Exercise details: When you reach the line with "6. Dye C, Scheele" in the data below, begin printing lines exactly, and stop once the line with "10. Kamerbeek JL, Schouls" has been printed.

Available data:
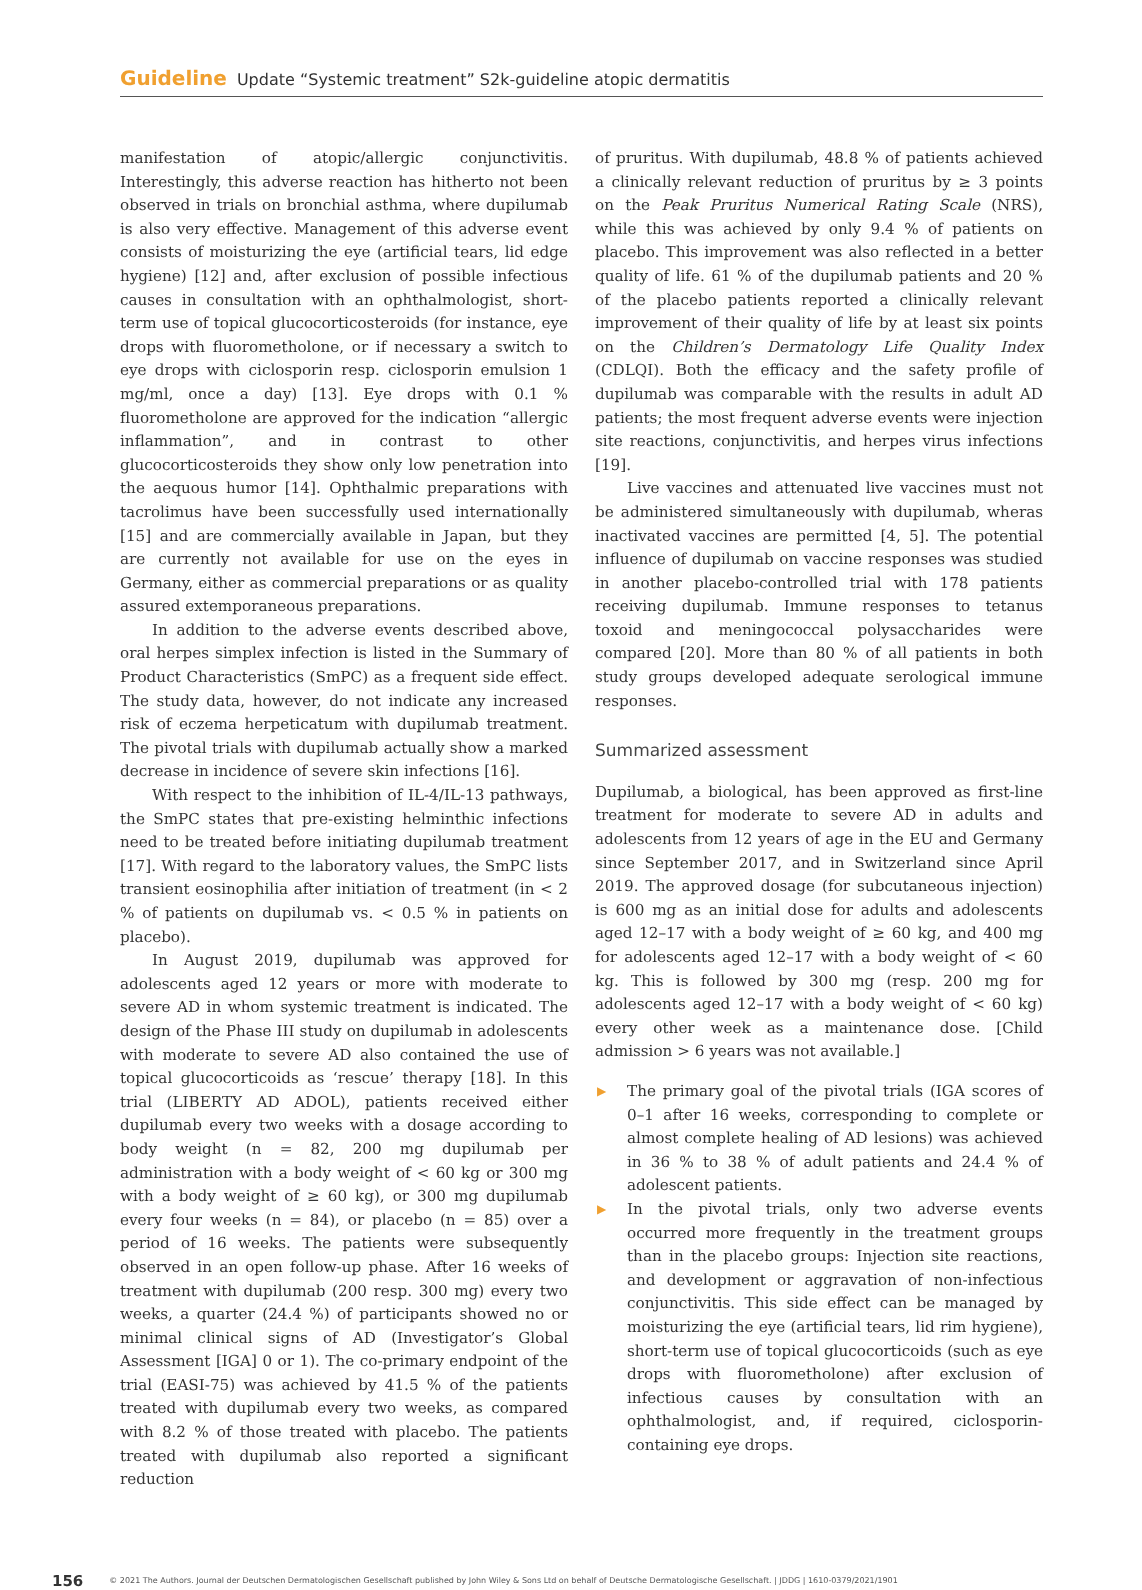Guideline Update “Systemic treatment” S2k-guideline atopic dermatitis
manifestation of atopic/allergic conjunctivitis. Interestingly, this adverse reaction has hitherto not been observed in trials on bronchial asthma, where dupilumab is also very effective. Management of this adverse event consists of moisturizing the eye (artificial tears, lid edge hygiene) [12] and, after exclusion of possible infectious causes in consultation with an ophthalmologist, short-term use of topical glucocorticosteroids (for instance, eye drops with fluorometholone, or if necessary a switch to eye drops with ciclosporin resp. ciclosporin emulsion 1 mg/ml, once a day) [13]. Eye drops with 0.1 % fluorometholone are approved for the indication “allergic inflammation”, and in contrast to other glucocorticosteroids they show only low penetration into the aequous humor [14]. Ophthalmic preparations with tacrolimus have been successfully used internationally [15] and are commercially available in Japan, but they are currently not available for use on the eyes in Germany, either as commercial preparations or as quality assured extemporaneous preparations.
In addition to the adverse events described above, oral herpes simplex infection is listed in the Summary of Product Characteristics (SmPC) as a frequent side effect. The study data, however, do not indicate any increased risk of eczema herpeticatum with dupilumab treatment. The pivotal trials with dupilumab actually show a marked decrease in incidence of severe skin infections [16].
With respect to the inhibition of IL-4/IL-13 pathways, the SmPC states that pre-existing helminthic infections need to be treated before initiating dupilumab treatment [17]. With regard to the laboratory values, the SmPC lists transient eosinophilia after initiation of treatment (in < 2 % of patients on dupilumab vs. < 0.5 % in patients on placebo).
In August 2019, dupilumab was approved for adolescents aged 12 years or more with moderate to severe AD in whom systemic treatment is indicated. The design of the Phase III study on dupilumab in adolescents with moderate to severe AD also contained the use of topical glucocorticoids as ‘rescue’ therapy [18]. In this trial (LIBERTY AD ADOL), patients received either dupilumab every two weeks with a dosage according to body weight (n = 82, 200 mg dupilumab per administration with a body weight of < 60 kg or 300 mg with a body weight of ≥ 60 kg), or 300 mg dupilumab every four weeks (n = 84), or placebo (n = 85) over a period of 16 weeks. The patients were subsequently observed in an open follow-up phase. After 16 weeks of treatment with dupilumab (200 resp. 300 mg) every two weeks, a quarter (24.4 %) of participants showed no or minimal clinical signs of AD (Investigator’s Global Assessment [IGA] 0 or 1). The co-primary endpoint of the trial (EASI-75) was achieved by 41.5 % of the patients treated with dupilumab every two weeks, as compared with 8.2 % of those treated with placebo. The patients treated with dupilumab also reported a significant reduction
of pruritus. With dupilumab, 48.8 % of patients achieved a clinically relevant reduction of pruritus by ≥ 3 points on the Peak Pruritus Numerical Rating Scale (NRS), while this was achieved by only 9.4 % of patients on placebo. This improvement was also reflected in a better quality of life. 61 % of the dupilumab patients and 20 % of the placebo patients reported a clinically relevant improvement of their quality of life by at least six points on the Children’s Dermatology Life Quality Index (CDLQI). Both the efficacy and the safety profile of dupilumab was comparable with the results in adult AD patients; the most frequent adverse events were injection site reactions, conjunctivitis, and herpes virus infections [19].
Live vaccines and attenuated live vaccines must not be administered simultaneously with dupilumab, wheras inactivated vaccines are permitted [4, 5]. The potential influence of dupilumab on vaccine responses was studied in another placebo-controlled trial with 178 patients receiving dupilumab. Immune responses to tetanus toxoid and meningococcal polysaccharides were compared [20]. More than 80 % of all patients in both study groups developed adequate serological immune responses.
Summarized assessment
Dupilumab, a biological, has been approved as first-line treatment for moderate to severe AD in adults and adolescents from 12 years of age in the EU and Germany since September 2017, and in Switzerland since April 2019. The approved dosage (for subcutaneous injection) is 600 mg as an initial dose for adults and adolescents aged 12–17 with a body weight of ≥ 60 kg, and 400 mg for adolescents aged 12–17 with a body weight of < 60 kg. This is followed by 300 mg (resp. 200 mg for adolescents aged 12–17 with a body weight of < 60 kg) every other week as a maintenance dose. [Child admission > 6 years was not available.]
▶ The primary goal of the pivotal trials (IGA scores of 0–1 after 16 weeks, corresponding to complete or almost complete healing of AD lesions) was achieved in 36 % to 38 % of adult patients and 24.4 % of adolescent patients.
▶ In the pivotal trials, only two adverse events occurred more frequently in the treatment groups than in the placebo groups: Injection site reactions, and development or aggravation of non-infectious conjunctivitis. This side effect can be managed by moisturizing the eye (artificial tears, lid rim hygiene), short-term use of topical glucocorticoids (such as eye drops with fluorometholone) after exclusion of infectious causes by consultation with an ophthalmologist, and, if required, ciclosporin-containing eye drops.
156 © 2021 The Authors. Journal der Deutschen Dermatologischen Gesellschaft published by John Wiley & Sons Ltd on behalf of Deutsche Dermatologische Gesellschaft. | JDDG | 1610-0379/2021/1901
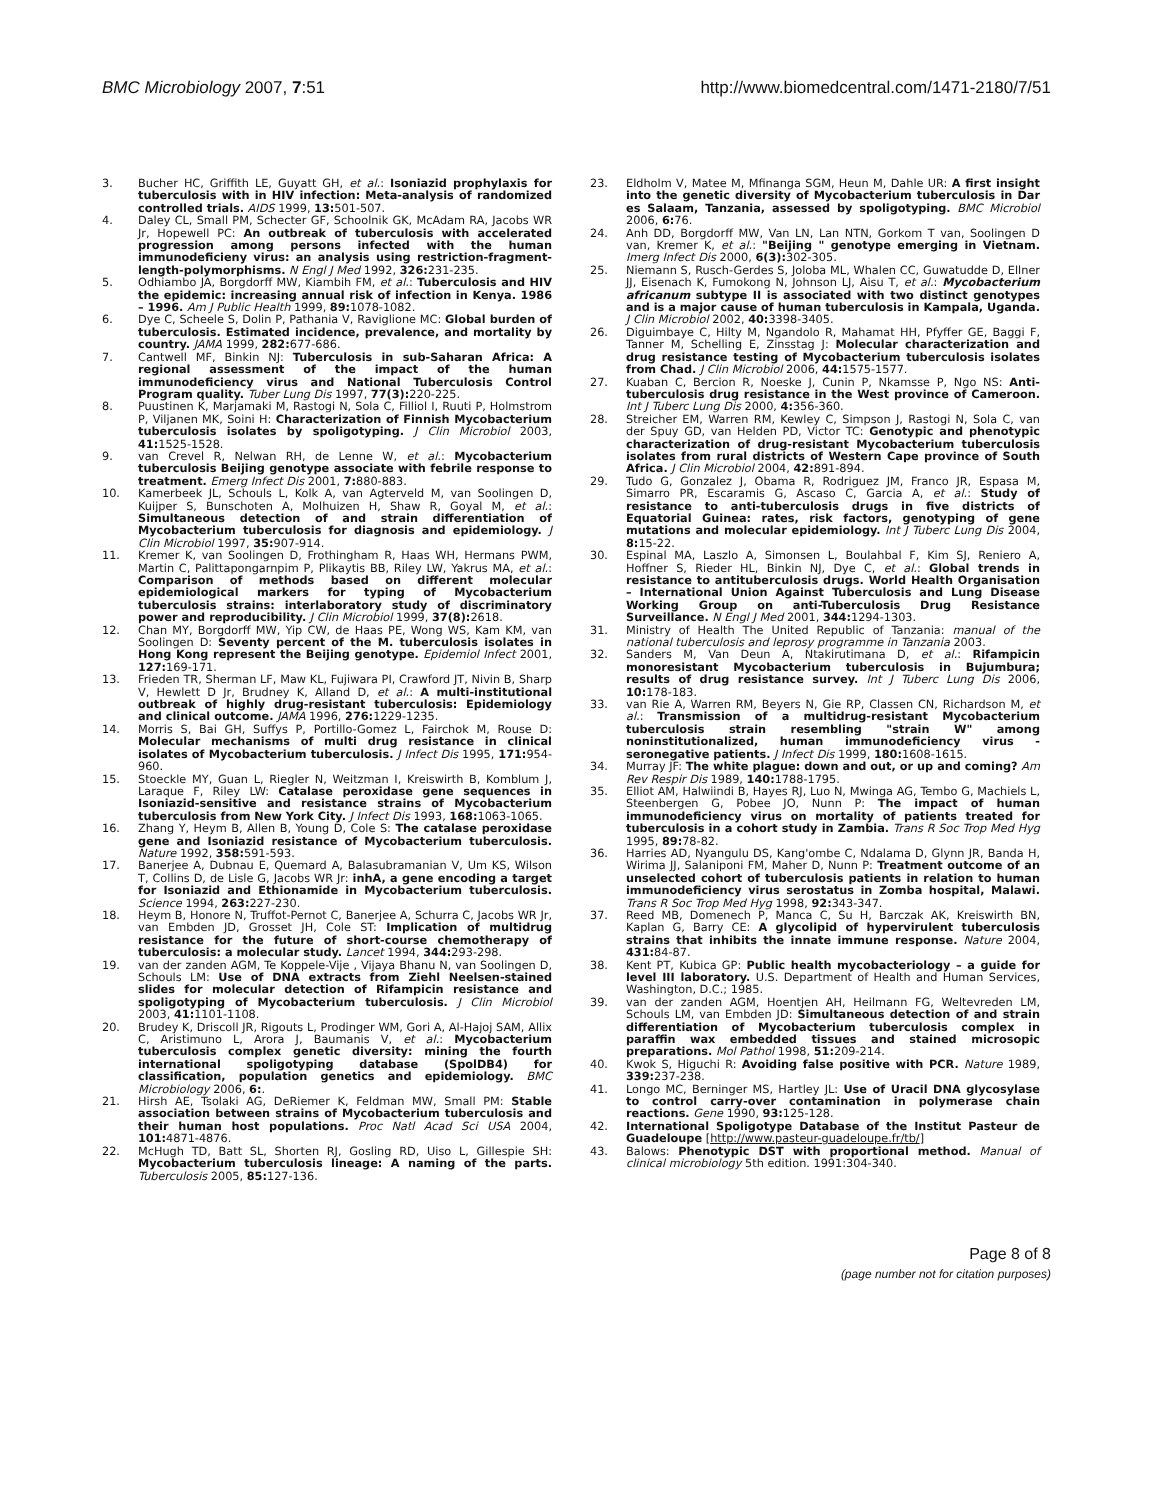BMC Microbiology 2007, 7:51 http://www.biomedcentral.com/1471-2180/7/51
3. Bucher HC, Griffith LE, Guyatt GH, et al.: Isoniazid prophylaxis for tuberculosis with in HIV infection: Meta-analysis of randomized controlled trials. AIDS 1999, 13: 501-507.
4. Daley CL, Small PM, Schecter GF, Schoolnik GK, McAdam RA, Jacobs WR Jr, Hopewell PC: An outbreak of tuberculosis with accelerated progression among persons infected with the human immunodeficieny virus: an analysis using restriction-fragment-length-polymorphisms. N Engl J Med 1992, 326: 231-235.
5. Odhiambo JA, Borgdorff MW, Kiambih FM, et al.: Tuberculosis and HIV the epidemic: increasing annual risk of infection in Kenya. 1986 – 1996. Am J Public Health 1999, 89: 1078-1082.
6. Dye C, Scheele S, Dolin P, Pathania V, Raviglione MC: Global burden of tuberculosis. Estimated incidence, prevalence, and mortality by country. JAMA 1999, 282: 677-686.
7. Cantwell MF, Binkin NJ: Tuberculosis in sub-Saharan Africa: A regional assessment of the impact of the human immunodeficiency virus and National Tuberculosis Control Program quality. Tuber Lung Dis 1997, 77(3): 220-225.
8. Puustinen K, Marjamaki M, Rastogi N, Sola C, Filliol I, Ruuti P, Holmstrom P, Viljanen MK, Soini H: Characterization of Finnish Mycobacterium tuberculosis isolates by spoligotyping. J Clin Microbiol 2003, 41: 1525-1528.
9. van Crevel R, Nelwan RH, de Lenne W, et al.: Mycobacterium tuberculosis Beijing genotype associate with febrile response to treatment. Emerg Infect Dis 2001, 7: 880-883.
10. Kamerbeek JL, Schouls L, Kolk A, van Agterveld M, van Soolingen D, Kuijper S, Bunschoten A, Molhuizen H, Shaw R, Goyal M, et al.: Simultaneous detection of and strain differentiation of Mycobacterium tuberculosis for diagnosis and epidemiology. J Clin Microbiol 1997, 35: 907-914.
11. Kremer K, van Soolingen D, Frothingham R, Haas WH, Hermans PWM, Martin C, Palittapongarnpim P, Plikaytis BB, Riley LW, Yakrus MA, et al.: Comparison of methods based on different molecular epidemiological markers for typing of Mycobacterium tuberculosis strains: interlaboratory study of discriminatory power and reproducibility. J Clin Microbiol 1999, 37(8): 2618.
12. Chan MY, Borgdorff MW, Yip CW, de Haas PE, Wong WS, Kam KM, van Soolingen D: Seventy percent of the M. tuberculosis isolates in Hong Kong represent the Beijing genotype. Epidemiol Infect 2001, 127: 169-171.
13. Frieden TR, Sherman LF, Maw KL, Fujiwara PI, Crawford JT, Nivin B, Sharp V, Hewlett D Jr, Brudney K, Alland D, et al.: A multi-institutional outbreak of highly drug-resistant tuberculosis: Epidemiology and clinical outcome. JAMA 1996, 276: 1229-1235.
14. Morris S, Bai GH, Suffys P, Portillo-Gomez L, Fairchok M, Rouse D: Molecular mechanisms of multi drug resistance in clinical isolates of Mycobacterium tuberculosis. J Infect Dis 1995, 171: 954-960.
15. Stoeckle MY, Guan L, Riegler N, Weitzman I, Kreiswirth B, Komblum J, Laraque F, Riley LW: Catalase peroxidase gene sequences in Isoniazid-sensitive and resistance strains of Mycobacterium tuberculosis from New York City. J Infect Dis 1993, 168: 1063-1065.
16. Zhang Y, Heym B, Allen B, Young D, Cole S: The catalase peroxidase gene and Isoniazid resistance of Mycobacterium tuberculosis. Nature 1992, 358: 591-593.
17. Banerjee A, Dubnau E, Quemard A, Balasubramanian V, Um KS, Wilson T, Collins D, de Lisle G, Jacobs WR Jr: inhA, a gene encoding a target for Isoniazid and Ethionamide in Mycobacterium tuberculosis. Science 1994, 263: 227-230.
18. Heym B, Honore N, Truffot-Pernot C, Banerjee A, Schurra C, Jacobs WR Jr, van Embden JD, Grosset JH, Cole ST: Implication of multidrug resistance for the future of short-course chemotherapy of tuberculosis: a molecular study. Lancet 1994, 344: 293-298.
19. van der zanden AGM, Te Koppele-Vije , Vijaya Bhanu N, van Soolingen D, Schouls LM: Use of DNA extracts from Ziehl Neelsen-stained slides for molecular detection of Rifampicin resistance and spoligotyping of Mycobacterium tuberculosis. J Clin Microbiol 2003, 41: 1101-1108.
20. Brudey K, Driscoll JR, Rigouts L, Prodinger WM, Gori A, Al-Hajoj SAM, Allix C, Aristimuno L, Arora J, Baumanis V, et al.: Mycobacterium tuberculosis complex genetic diversity: mining the fourth international spoligotyping database (SpolDB4) for classification, population genetics and epidemiology. BMC Microbiology 2006, 6:.
21. Hirsh AE, Tsolaki AG, DeRiemer K, Feldman MW, Small PM: Stable association between strains of Mycobacterium tuberculosis and their human host populations. Proc Natl Acad Sci USA 2004, 101: 4871-4876.
22. McHugh TD, Batt SL, Shorten RJ, Gosling RD, Uiso L, Gillespie SH: Mycobacterium tuberculosis lineage: A naming of the parts. Tuberculosis 2005, 85: 127-136.
23. Eldholm V, Matee M, Mfinanga SGM, Heun M, Dahle UR: A first insight into the genetic diversity of Mycobacterium tuberculosis in Dar es Salaam, Tanzania, assessed by spoligotyping. BMC Microbiol 2006, 6: 76.
24. Anh DD, Borgdorff MW, Van LN, Lan NTN, Gorkom T van, Soolingen D van, Kremer K, et al.: "Beijing " genotype emerging in Vietnam. Imerg Infect Dis 2000, 6(3): 302-305.
25. Niemann S, Rusch-Gerdes S, Joloba ML, Whalen CC, Guwatudde D, Ellner JJ, Eisenach K, Fumokong N, Johnson LJ, Aisu T, et al.: Mycobacterium africanum subtype II is associated with two distinct genotypes and is a major cause of human tuberculosis in Kampala, Uganda. J Clin Microbiol 2002, 40: 3398-3405.
26. Diguimbaye C, Hilty M, Ngandolo R, Mahamat HH, Pfyffer GE, Baggi F, Tanner M, Schelling E, Zinsstag J: Molecular characterization and drug resistance testing of Mycobacterium tuberculosis isolates from Chad. J Clin Microbiol 2006, 44: 1575-1577.
27. Kuaban C, Bercion R, Noeske J, Cunin P, Nkamsse P, Ngo NS: Anti-tuberculosis drug resistance in the West province of Cameroon. Int J Tuberc Lung Dis 2000, 4: 356-360.
28. Streicher EM, Warren RM, Kewley C, Simpson J, Rastogi N, Sola C, van der Spuy GD, van Helden PD, Victor TC: Genotypic and phenotypic characterization of drug-resistant Mycobacterium tuberculosis isolates from rural districts of Western Cape province of South Africa. J Clin Microbiol 2004, 42: 891-894.
29. Tudo G, Gonzalez J, Obama R, Rodriguez JM, Franco JR, Espasa M, Simarro PR, Escaramis G, Ascaso C, Garcia A, et al.: Study of resistance to anti-tuberculosis drugs in five districts of Equatorial Guinea: rates, risk factors, genotyping of gene mutations and molecular epidemiology. Int J Tuberc Lung Dis 2004, 8: 15-22.
30. Espinal MA, Laszlo A, Simonsen L, Boulahbal F, Kim SJ, Reniero A, Hoffner S, Rieder HL, Binkin NJ, Dye C, et al.: Global trends in resistance to antituberculosis drugs. World Health Organisation – International Union Against Tuberculosis and Lung Disease Working Group on anti-Tuberculosis Drug Resistance Surveillance. N Engl J Med 2001, 344: 1294-1303.
31. Ministry of Health The United Republic of Tanzania: manual of the national tuberculosis and leprosy programme in Tanzania 2003.
32. Sanders M, Van Deun A, Ntakirutimana D, et al.: Rifampicin monoresistant Mycobacterium tuberculosis in Bujumbura; results of drug resistance survey. Int J Tuberc Lung Dis 2006, 10: 178-183.
33. van Rie A, Warren RM, Beyers N, Gie RP, Classen CN, Richardson M, et al.: Transmission of a multidrug-resistant Mycobacterium tuberculosis strain resembling "strain W" among noninstitutionalized, human immunodeficiency virus -seronegative patients. J Infect Dis 1999, 180: 1608-1615.
34. Murray JF: The white plague: down and out, or up and coming? Am Rev Respir Dis 1989, 140: 1788-1795.
35. Elliot AM, Halwiindi B, Hayes RJ, Luo N, Mwinga AG, Tembo G, Machiels L, Steenbergen G, Pobee JO, Nunn P: The impact of human immunodeficiency virus on mortality of patients treated for tuberculosis in a cohort study in Zambia. Trans R Soc Trop Med Hyg 1995, 89: 78-82.
36. Harries AD, Nyangulu DS, Kang'ombe C, Ndalama D, Glynn JR, Banda H, Wirima JJ, Salaniponi FM, Maher D, Nunn P: Treatment outcome of an unselected cohort of tuberculosis patients in relation to human immunodeficiency virus serostatus in Zomba hospital, Malawi. Trans R Soc Trop Med Hyg 1998, 92: 343-347.
37. Reed MB, Domenech P, Manca C, Su H, Barczak AK, Kreiswirth BN, Kaplan G, Barry CE: A glycolipid of hypervirulent tuberculosis strains that inhibits the innate immune response. Nature 2004, 431: 84-87.
38. Kent PT, Kubica GP: Public health mycobacteriology – a guide for level III laboratory. U.S. Department of Health and Human Services, Washington, D.C.; 1985.
39. van der zanden AGM, Hoentjen AH, Heilmann FG, Weltevreden LM, Schouls LM, van Embden JD: Simultaneous detection of and strain differentiation of Mycobacterium tuberculosis complex in paraffin wax embedded tissues and stained microsopic preparations. Mol Pathol 1998, 51: 209-214.
40. Kwok S, Higuchi R: Avoiding false positive with PCR. Nature 1989, 339: 237-238.
41. Longo MC, Berninger MS, Hartley JL: Use of Uracil DNA glycosylase to control carry-over contamination in polymerase chain reactions. Gene 1990, 93: 125-128.
42. International Spoligotype Database of the Institut Pasteur de Guadeloupe [http://www.pasteur-guadeloupe.fr/tb/]
43. Balows: Phenotypic DST with proportional method. Manual of clinical microbiology 5th edition. 1991:304-340.
Page 8 of 8
(page number not for citation purposes)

Response area:
6. Dye C, Scheele S, Dolin P, Pathania V, Raviglione MC: Global burden of tuberculosis. Estimated incidence, prevalence, and mortality by country. JAMA 1999, 282: 677-686.
7. Cantwell MF, Binkin NJ: Tuberculosis in sub-Saharan Africa: A regional assessment of the impact of the human immunodeficiency virus and National Tuberculosis Control Program quality. Tuber Lung Dis 1997, 77(3): 220-225.
8. Puustinen K, Marjamaki M, Rastogi N, Sola C, Filliol I, Ruuti P, Holmstrom P, Viljanen MK, Soini H: Characterization of Finnish Mycobacterium tuberculosis isolates by spoligotyping. J Clin Microbiol 2003, 41: 1525-1528.
9. van Crevel R, Nelwan RH, de Lenne W, et al.: Mycobacterium tuberculosis Beijing genotype associate with febrile response to treatment. Emerg Infect Dis 2001, 7: 880-883.
10. Kamerbeek JL, Schouls L, Kolk A, van Agterveld M, van Soolingen D, Kuijper S, Bunschoten A, Molhuizen H, Shaw R, Goyal M, et al.: Simultaneous detection of and strain differentiation of Mycobacterium tuberculosis for diagnosis and epidemiology. J Clin Microbiol 1997, 35: 907-914.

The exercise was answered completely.